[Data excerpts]

*** Block opens ***

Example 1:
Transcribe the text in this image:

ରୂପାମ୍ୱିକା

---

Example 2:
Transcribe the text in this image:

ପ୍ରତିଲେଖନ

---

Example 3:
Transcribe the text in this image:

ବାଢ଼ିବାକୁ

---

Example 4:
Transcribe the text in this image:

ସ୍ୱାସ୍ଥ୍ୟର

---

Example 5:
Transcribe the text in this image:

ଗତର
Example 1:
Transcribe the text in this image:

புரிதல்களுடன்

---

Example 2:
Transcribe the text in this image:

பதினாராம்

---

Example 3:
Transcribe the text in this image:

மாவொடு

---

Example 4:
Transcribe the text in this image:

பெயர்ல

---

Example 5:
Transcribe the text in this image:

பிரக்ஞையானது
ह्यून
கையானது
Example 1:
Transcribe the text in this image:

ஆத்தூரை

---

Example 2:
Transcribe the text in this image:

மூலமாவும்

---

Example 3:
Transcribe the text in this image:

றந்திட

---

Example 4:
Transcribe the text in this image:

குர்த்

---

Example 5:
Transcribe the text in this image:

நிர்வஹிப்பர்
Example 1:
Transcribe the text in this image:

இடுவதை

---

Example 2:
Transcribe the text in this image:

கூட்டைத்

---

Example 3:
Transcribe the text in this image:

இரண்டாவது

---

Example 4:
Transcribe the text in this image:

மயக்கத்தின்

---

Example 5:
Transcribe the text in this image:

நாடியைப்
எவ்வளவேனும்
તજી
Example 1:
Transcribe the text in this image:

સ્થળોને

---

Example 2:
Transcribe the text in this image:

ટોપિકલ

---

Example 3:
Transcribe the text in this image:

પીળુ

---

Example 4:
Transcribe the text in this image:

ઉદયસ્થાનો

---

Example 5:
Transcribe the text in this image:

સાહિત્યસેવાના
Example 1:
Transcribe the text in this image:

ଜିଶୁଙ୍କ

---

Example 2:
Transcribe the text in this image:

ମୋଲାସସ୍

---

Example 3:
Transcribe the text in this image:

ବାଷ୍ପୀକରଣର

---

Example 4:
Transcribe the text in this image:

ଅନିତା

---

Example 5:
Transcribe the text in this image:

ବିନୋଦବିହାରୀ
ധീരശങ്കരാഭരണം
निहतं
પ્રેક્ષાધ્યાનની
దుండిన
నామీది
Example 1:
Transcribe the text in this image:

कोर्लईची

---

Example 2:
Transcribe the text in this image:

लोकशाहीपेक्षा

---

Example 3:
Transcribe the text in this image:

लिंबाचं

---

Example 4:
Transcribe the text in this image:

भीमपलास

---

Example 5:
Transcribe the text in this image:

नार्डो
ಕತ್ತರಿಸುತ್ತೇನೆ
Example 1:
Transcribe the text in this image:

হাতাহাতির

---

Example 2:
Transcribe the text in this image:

*** Block closes ***

All entries are to be returned word for word.

Example 1:
Transcribe the text in this image:

ରୂପାମ୍ୱିକା

---

Example 2:
Transcribe the text in this image:

ପ୍ରତିଲେଖନ

---

Example 3:
Transcribe the text in this image:

ବାଢ଼ିବାକୁ

---

Example 4:
Transcribe the text in this image:

ସ୍ୱାସ୍ଥ୍ୟର

---

Example 5:
Transcribe the text in this image:

ଗତର
Example 1:
Transcribe the text in this image:

புரிதல்களுடன்

---

Example 2:
Transcribe the text in this image:

பதினாராம்

---

Example 3:
Transcribe the text in this image:

மாவொடு

---

Example 4:
Transcribe the text in this image:

பெயர்ல

---

Example 5:
Transcribe the text in this image:

பிரக்ஞையானது
ह्यून
கையானது
Example 1:
Transcribe the text in this image:

ஆத்தூரை

---

Example 2:
Transcribe the text in this image:

மூலமாவும்

---

Example 3:
Transcribe the text in this image:

றந்திட

---

Example 4:
Transcribe the text in this image:

குர்த்

---

Example 5:
Transcribe the text in this image:

நிர்வஹிப்பர்
Example 1:
Transcribe the text in this image:

இடுவதை

---

Example 2:
Transcribe the text in this image:

கூட்டைத்

---

Example 3:
Transcribe the text in this image:

இரண்டாவது

---

Example 4:
Transcribe the text in this image:

மயக்கத்தின்

---

Example 5:
Transcribe the text in this image:

நாடியைப்
எவ்வளவேனும்
તજી
Example 1:
Transcribe the text in this image:

સ્થળોને

---

Example 2:
Transcribe the text in this image:

ટોપિકલ

---

Example 3:
Transcribe the text in this image:

પીળુ

---

Example 4:
Transcribe the text in this image:

ઉદયસ્થાનો

---

Example 5:
Transcribe the text in this image:

સાહિત્યસેવાના
Example 1:
Transcribe the text in this image:

ଜିଶୁଙ୍କ

---

Example 2:
Transcribe the text in this image:

ମୋଲାସସ୍

---

Example 3:
Transcribe the text in this image:

ବାଷ୍ପୀକରଣର

---

Example 4:
Transcribe the text in this image:

ଅନିତା

---

Example 5:
Transcribe the text in this image:

ବିନୋଦବିହାରୀ
ധീരശങ്കരാഭരണം
निहतं
પ્રેક્ષાધ્યાનની
దుండిన
నామీది
Example 1:
Transcribe the text in this image:

कोर्लईची

---

Example 2:
Transcribe the text in this image:

लोकशाहीपेक्षा

---

Example 3:
Transcribe the text in this image:

लिंबाचं

---

Example 4:
Transcribe the text in this image:

भीमपलास

---

Example 5:
Transcribe the text in this image:

नार्डो
ಕತ್ತರಿಸುತ್ತೇನೆ
Example 1:
Transcribe the text in this image:

হাতাহাতির

---

Example 2:
Transcribe the text in this image:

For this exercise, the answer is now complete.